I'm struggling a bit with a USACO silver question using Python: http://usaco.org/index.php?page=viewproblem2&cpid=992.
The question provides an unsorted list of numbers (cows) and a number of edges (wormholes), each with a weight, connecting two numbers. The question asks for the maximum weight for which, each edge of that weight or above can be used, where the list can be sorted using only those edges.
Basically, I think my code is correct, as I get the problems with less input size correct, but I can't figure out a way to make it more efficient as I simply run out of time in the 5 test cases with larger input data.
Here's my code:
import sys
sys.setrecursionlimit(200000)
#file open
fin = open("wormsort.in", "r")
fout = open("wormsort.out", "w")
#read file
temp = fin.readline().strip().split(" ")
n, m = int(temp[0]), int(temp[1])
cows = list(map(int, fin.readline().strip().split(" ")))

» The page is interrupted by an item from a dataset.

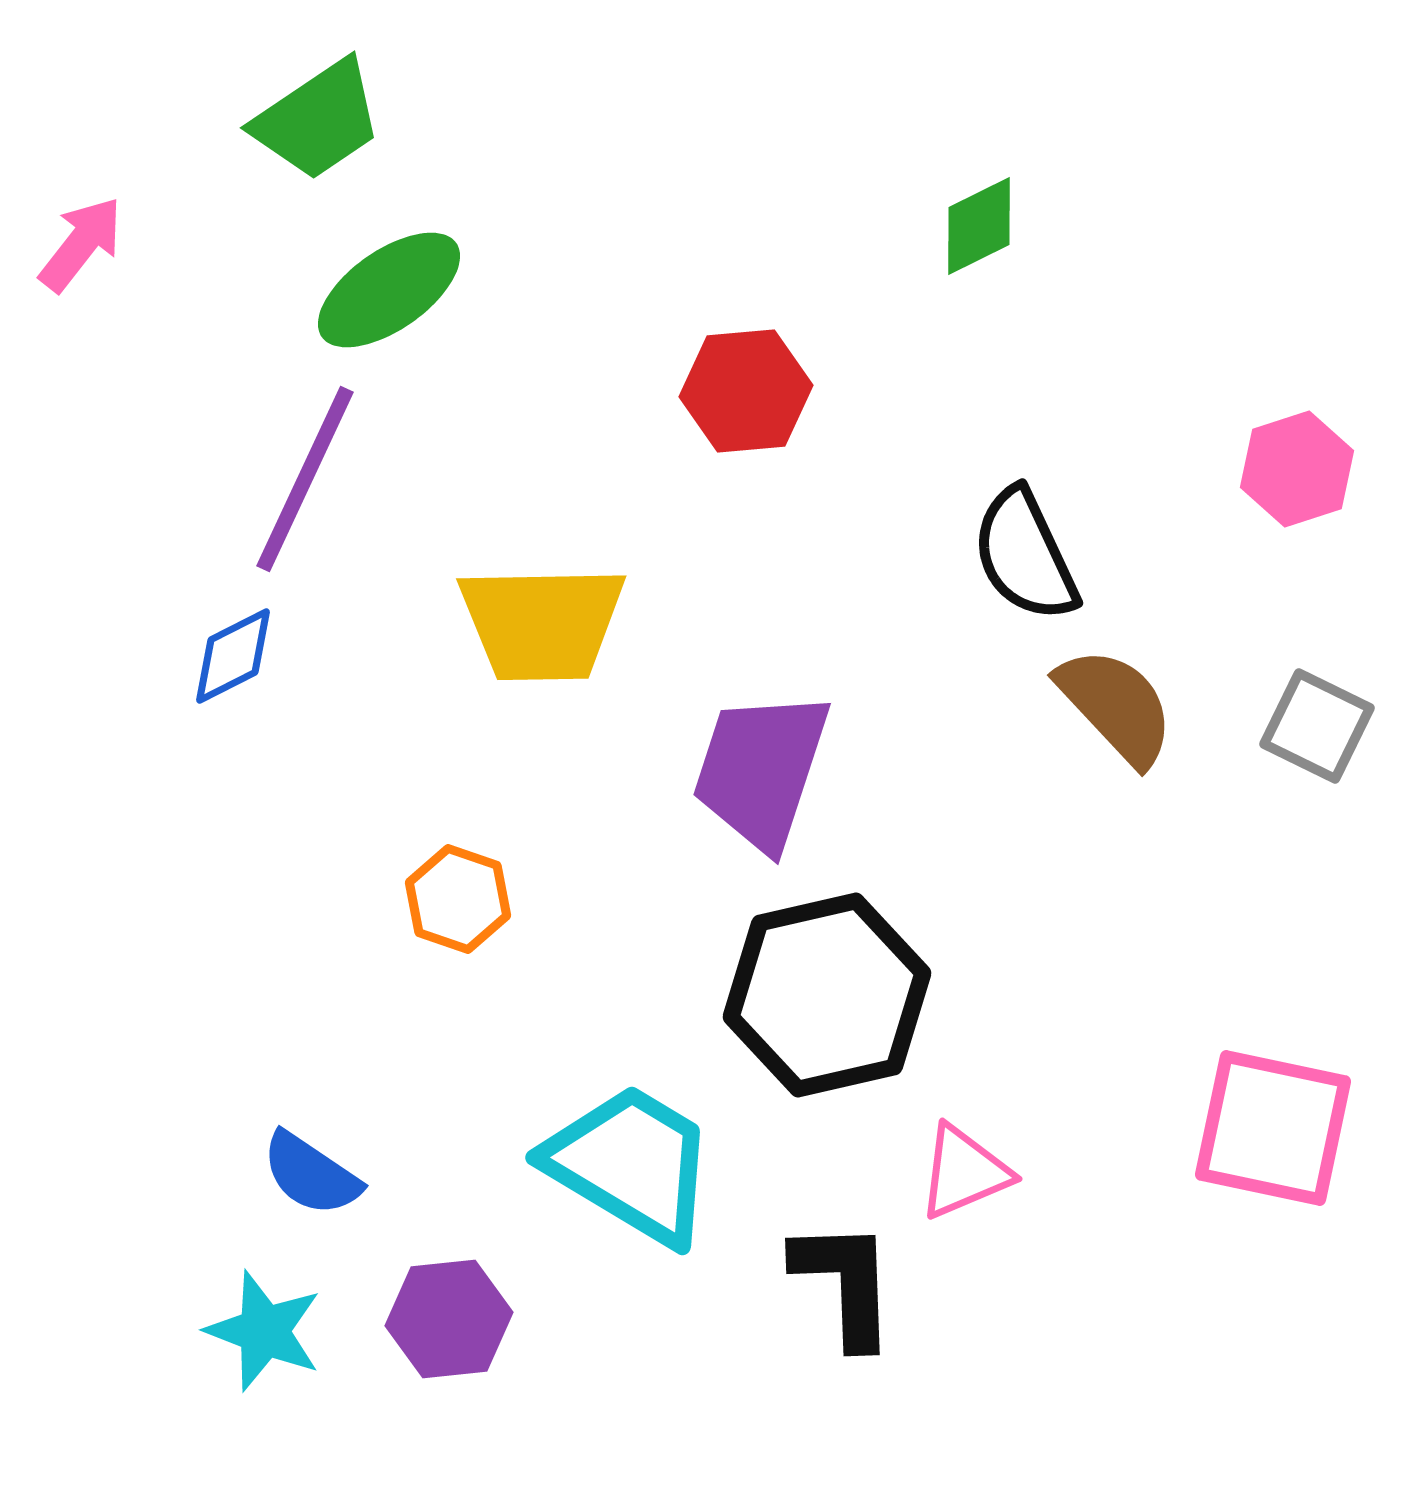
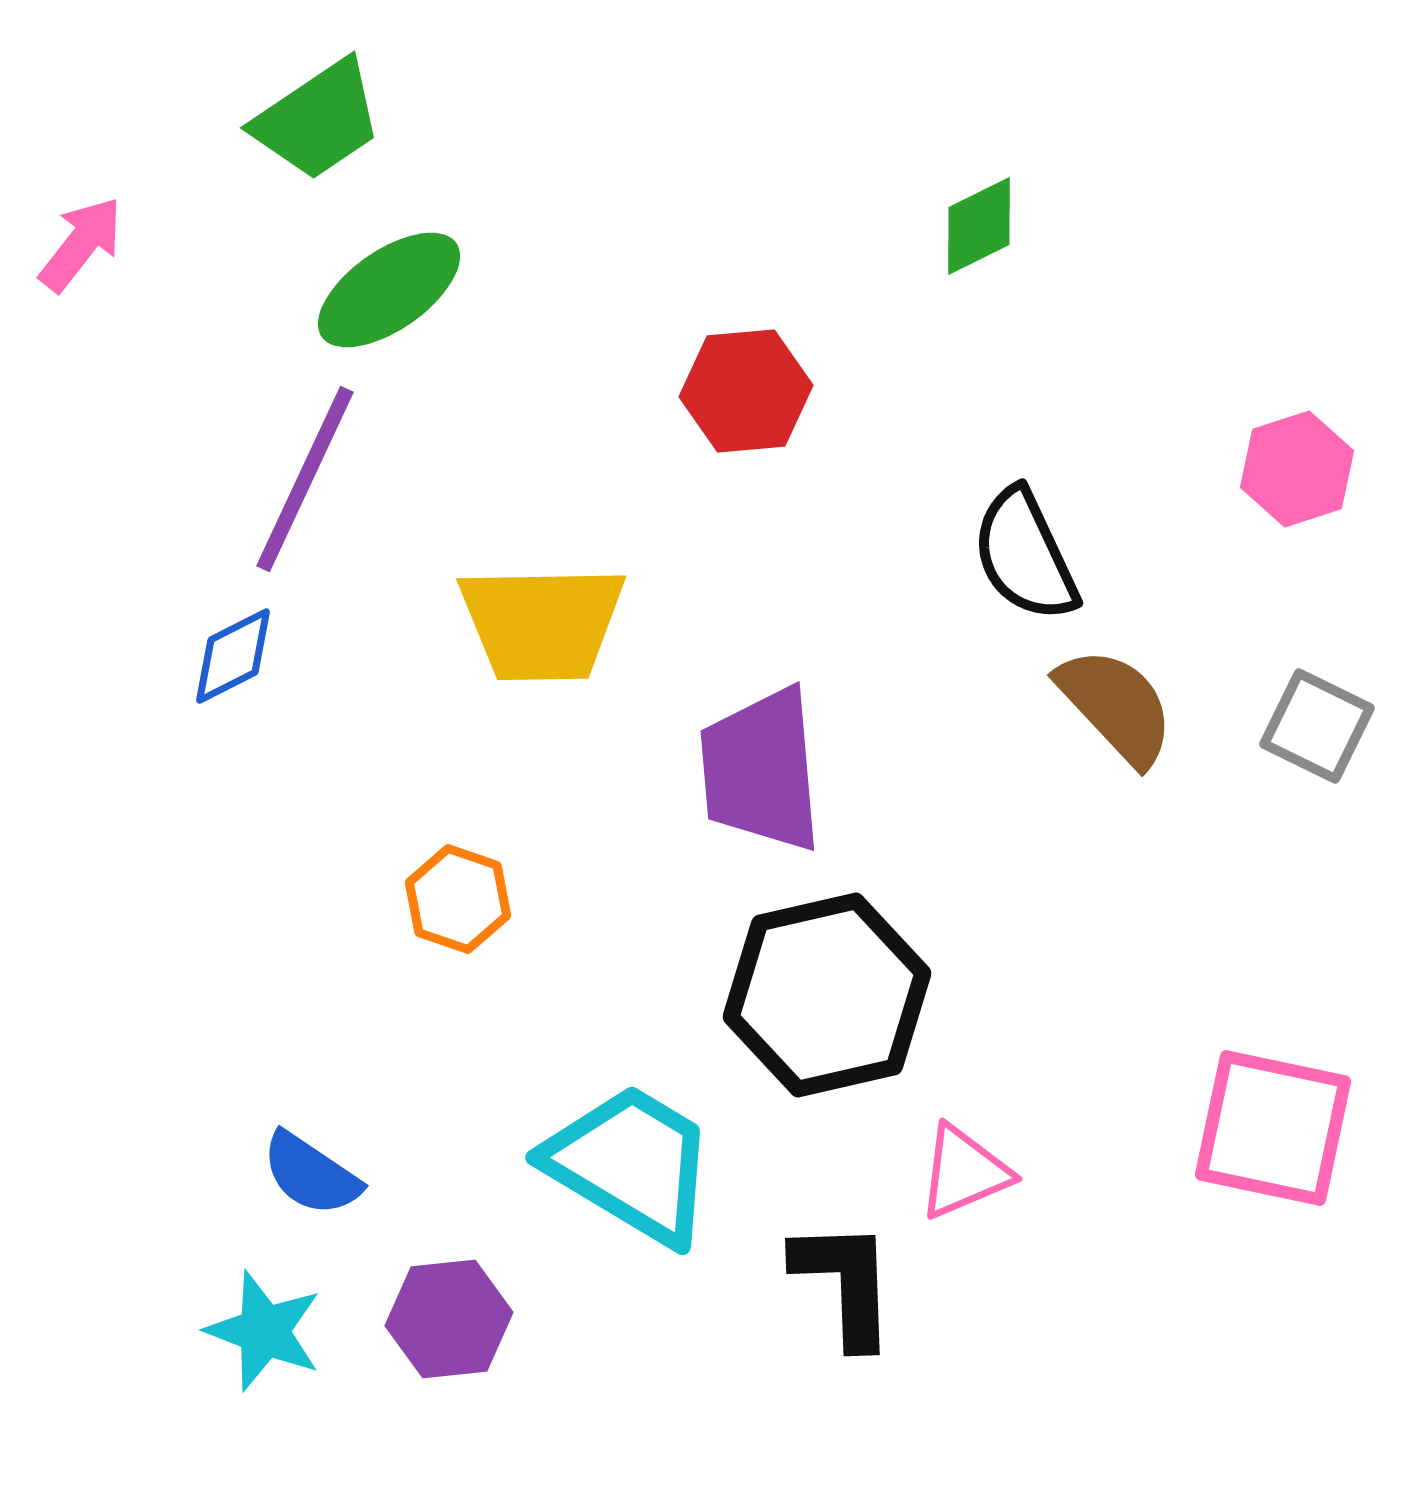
purple trapezoid: rotated 23 degrees counterclockwise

temp = [i for i in range(1, n+1)]
#if cows are already sorted
if cows == temp:
fout.write(str(-1)+ "\n")
quit()
adjacency = {i: set() for i in range(1, n + 1)}
#sorting wormhole by weight
weight = []
for i in range(m):
temp = list(map(int, fin.readline().strip().split(" "))) #temp storage for wormhold read
weight.append(temp[2])
adjacency[temp[1]].add((temp[0], temp[2]))
adjacency[temp[0]].add((temp[1], temp[2]))
weight.sort()
tvis = [0 for _ in range(n)]
def dfs(pre, bound, color): #dfs for a single component
tvis[pre[0]-1] = color
for i in adjacency[pre[0]]:
if not tvis[i[0]-1] and i[1] >= bound:
dfs(i, bound, color)
def check(k): #check if match condition given a min weight k
counter = 0
for i in range(1, n+1):
counter += 1
if tvis[i-1] == 0:
dfs((i, 10**9), k, counter)
else:
continue
for i in range(len(tvis)):
if tvis[cows[i]-1] == tvis[i]:
continue
else:
return False
return True
high = m-1
low = 0
#binary search
while low != high:
tvis = [0 for _ in range(n)]
mid = (high+low)//2
if check(weight[mid]):
low = mid+1
else:
high = mid
fout.write(str(weight[low-1])+ "\n")
The idea is that since I am trying to find a maximum least weight wormhole, I could use binary search to improve efficiency compared to linear, and in the linear search use dfs for every check to see if each connected component has both the position and the cow included.